= Task item =
Return all lines of the data in which the string "reports" occurs.

Records from a collection
════
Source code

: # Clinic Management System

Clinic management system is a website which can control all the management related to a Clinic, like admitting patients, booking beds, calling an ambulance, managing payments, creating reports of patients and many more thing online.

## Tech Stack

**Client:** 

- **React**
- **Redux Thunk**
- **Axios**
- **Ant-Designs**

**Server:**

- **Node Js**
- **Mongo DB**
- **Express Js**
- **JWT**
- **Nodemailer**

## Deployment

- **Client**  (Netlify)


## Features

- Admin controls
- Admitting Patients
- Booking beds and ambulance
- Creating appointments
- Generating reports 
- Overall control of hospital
════
= Output for this task =
Clinic management system is a website which can control all the management related to a Clinic, like admitting patients, booking beds, calling an ambulance, managing payments, creating reports of patients and many more thing online.
- Generating reports 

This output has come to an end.